To do —
Starting at the line that contains "metal bracket (6,462,63,507)" and ending at the line that contains "Keep the list", the lines below are to be given again exactly, with nothing added.

Provided data —
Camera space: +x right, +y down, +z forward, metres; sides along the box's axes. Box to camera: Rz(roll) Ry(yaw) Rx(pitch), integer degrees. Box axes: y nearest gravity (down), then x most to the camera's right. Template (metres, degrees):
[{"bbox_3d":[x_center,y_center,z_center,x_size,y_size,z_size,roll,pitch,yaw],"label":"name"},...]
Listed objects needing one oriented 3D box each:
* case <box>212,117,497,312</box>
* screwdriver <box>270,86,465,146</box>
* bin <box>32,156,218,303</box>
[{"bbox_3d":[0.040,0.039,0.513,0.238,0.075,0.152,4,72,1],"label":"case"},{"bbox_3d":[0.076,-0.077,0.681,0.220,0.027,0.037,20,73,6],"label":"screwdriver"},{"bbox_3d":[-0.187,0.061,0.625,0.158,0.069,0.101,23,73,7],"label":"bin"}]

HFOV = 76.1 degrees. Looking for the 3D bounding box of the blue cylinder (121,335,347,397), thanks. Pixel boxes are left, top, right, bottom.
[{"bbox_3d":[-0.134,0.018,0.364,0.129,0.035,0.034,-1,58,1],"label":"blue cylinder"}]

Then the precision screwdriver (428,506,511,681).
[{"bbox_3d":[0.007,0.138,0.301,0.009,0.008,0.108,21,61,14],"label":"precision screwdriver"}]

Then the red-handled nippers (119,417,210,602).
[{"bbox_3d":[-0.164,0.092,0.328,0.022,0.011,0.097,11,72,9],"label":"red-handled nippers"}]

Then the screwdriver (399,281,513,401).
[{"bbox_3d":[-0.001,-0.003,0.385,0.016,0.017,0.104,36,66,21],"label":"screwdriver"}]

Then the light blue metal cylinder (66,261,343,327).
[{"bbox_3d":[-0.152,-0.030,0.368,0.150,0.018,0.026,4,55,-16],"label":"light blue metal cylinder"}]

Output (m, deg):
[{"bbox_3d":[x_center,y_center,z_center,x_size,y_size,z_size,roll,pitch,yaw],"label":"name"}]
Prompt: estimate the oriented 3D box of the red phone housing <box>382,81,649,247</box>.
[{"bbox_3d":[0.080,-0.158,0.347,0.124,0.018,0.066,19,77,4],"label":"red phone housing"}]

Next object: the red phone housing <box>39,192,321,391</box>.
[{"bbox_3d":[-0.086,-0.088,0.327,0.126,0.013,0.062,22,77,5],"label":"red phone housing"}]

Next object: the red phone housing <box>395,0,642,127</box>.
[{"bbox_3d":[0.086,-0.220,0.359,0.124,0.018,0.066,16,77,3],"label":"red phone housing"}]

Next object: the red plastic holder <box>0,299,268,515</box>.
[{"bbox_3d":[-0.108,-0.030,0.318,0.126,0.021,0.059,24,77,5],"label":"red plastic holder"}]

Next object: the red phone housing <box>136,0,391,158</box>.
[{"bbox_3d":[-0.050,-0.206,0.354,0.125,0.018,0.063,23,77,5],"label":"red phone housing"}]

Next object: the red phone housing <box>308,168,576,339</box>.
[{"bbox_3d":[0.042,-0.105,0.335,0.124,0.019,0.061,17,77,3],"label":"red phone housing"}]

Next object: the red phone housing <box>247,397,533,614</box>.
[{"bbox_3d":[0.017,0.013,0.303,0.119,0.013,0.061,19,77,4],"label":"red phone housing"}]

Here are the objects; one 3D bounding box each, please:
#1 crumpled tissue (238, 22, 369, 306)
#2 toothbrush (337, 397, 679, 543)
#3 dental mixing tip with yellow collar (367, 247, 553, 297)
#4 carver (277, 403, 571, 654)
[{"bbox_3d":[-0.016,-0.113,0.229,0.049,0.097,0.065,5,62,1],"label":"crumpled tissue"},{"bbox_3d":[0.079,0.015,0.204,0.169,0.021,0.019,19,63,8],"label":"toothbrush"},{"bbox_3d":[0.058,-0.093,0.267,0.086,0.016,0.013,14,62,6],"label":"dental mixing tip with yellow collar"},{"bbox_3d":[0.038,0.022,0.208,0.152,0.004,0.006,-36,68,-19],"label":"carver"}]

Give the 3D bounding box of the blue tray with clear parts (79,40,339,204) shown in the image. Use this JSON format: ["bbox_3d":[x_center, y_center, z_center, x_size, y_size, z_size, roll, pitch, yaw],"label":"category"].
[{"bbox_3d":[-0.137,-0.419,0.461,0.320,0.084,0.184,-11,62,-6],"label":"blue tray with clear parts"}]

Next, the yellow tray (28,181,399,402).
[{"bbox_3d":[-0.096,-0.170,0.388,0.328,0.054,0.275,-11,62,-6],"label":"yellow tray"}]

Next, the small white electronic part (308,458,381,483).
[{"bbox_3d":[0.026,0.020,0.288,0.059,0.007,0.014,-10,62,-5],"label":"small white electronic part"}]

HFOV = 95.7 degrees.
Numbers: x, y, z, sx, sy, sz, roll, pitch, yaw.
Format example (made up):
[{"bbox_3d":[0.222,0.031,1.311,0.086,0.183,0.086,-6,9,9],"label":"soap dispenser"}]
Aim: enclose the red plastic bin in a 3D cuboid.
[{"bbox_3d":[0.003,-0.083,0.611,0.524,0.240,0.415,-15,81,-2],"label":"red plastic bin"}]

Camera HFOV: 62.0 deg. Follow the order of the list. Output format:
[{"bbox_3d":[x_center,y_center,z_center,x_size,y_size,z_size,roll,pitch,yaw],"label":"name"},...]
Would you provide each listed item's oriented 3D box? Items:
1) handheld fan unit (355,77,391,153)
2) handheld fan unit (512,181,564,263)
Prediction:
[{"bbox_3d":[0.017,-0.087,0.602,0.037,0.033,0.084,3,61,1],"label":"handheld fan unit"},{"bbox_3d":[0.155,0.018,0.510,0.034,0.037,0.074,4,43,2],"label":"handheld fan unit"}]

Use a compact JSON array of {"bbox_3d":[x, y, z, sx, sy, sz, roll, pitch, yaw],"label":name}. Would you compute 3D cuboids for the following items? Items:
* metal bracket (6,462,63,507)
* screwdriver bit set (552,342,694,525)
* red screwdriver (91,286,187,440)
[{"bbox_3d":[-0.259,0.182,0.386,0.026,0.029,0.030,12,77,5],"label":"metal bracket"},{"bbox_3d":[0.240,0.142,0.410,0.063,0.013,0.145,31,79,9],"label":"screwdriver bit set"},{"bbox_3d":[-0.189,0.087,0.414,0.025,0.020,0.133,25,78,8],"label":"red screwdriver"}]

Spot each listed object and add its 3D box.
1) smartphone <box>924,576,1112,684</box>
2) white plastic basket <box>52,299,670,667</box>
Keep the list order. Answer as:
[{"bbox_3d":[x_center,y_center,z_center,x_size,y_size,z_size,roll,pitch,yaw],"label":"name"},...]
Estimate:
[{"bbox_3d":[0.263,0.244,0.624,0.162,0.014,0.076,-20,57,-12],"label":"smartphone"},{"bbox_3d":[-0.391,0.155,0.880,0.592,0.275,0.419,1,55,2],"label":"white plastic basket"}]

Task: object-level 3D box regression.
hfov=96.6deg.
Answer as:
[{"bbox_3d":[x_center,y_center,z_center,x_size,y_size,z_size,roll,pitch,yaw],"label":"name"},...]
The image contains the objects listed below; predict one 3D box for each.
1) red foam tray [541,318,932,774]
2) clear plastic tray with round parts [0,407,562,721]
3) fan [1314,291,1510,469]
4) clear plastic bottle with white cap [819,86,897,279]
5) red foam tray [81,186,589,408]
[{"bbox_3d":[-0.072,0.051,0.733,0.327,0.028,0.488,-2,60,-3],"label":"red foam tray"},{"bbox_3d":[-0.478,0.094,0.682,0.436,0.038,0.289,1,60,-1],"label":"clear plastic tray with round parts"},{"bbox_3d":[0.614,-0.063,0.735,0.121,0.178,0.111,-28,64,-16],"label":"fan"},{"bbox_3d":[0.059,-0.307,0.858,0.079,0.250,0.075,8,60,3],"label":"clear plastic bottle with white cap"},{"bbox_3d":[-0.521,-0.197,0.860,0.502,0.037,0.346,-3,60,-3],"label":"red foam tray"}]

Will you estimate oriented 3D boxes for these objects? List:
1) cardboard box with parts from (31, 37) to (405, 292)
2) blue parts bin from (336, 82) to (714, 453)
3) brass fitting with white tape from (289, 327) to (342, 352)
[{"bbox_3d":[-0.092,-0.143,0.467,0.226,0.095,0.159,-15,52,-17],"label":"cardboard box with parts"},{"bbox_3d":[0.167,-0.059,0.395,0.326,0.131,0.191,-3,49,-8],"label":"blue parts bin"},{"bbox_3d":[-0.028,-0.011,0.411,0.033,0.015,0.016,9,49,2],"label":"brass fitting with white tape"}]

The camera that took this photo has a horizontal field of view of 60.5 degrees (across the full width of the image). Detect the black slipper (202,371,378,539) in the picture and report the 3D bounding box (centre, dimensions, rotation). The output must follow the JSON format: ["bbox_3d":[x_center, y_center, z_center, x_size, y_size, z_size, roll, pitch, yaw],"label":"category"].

Result —
* metal bracket (6,462,63,507)
* screwdriver bit set (552,342,694,525)
* red screwdriver (91,286,187,440)
[{"bbox_3d":[-0.259,0.182,0.386,0.026,0.029,0.030,12,77,5],"label":"metal bracket"},{"bbox_3d":[0.240,0.142,0.410,0.063,0.013,0.145,31,79,9],"label":"screwdriver bit set"},{"bbox_3d":[-0.189,0.087,0.414,0.025,0.020,0.133,25,78,8],"label":"red screwdriver"}]

Spot each listed object and add its 3D box.
1) smartphone <box>924,576,1112,684</box>
2) white plastic basket <box>52,299,670,667</box>
Keep the list order. Answer as:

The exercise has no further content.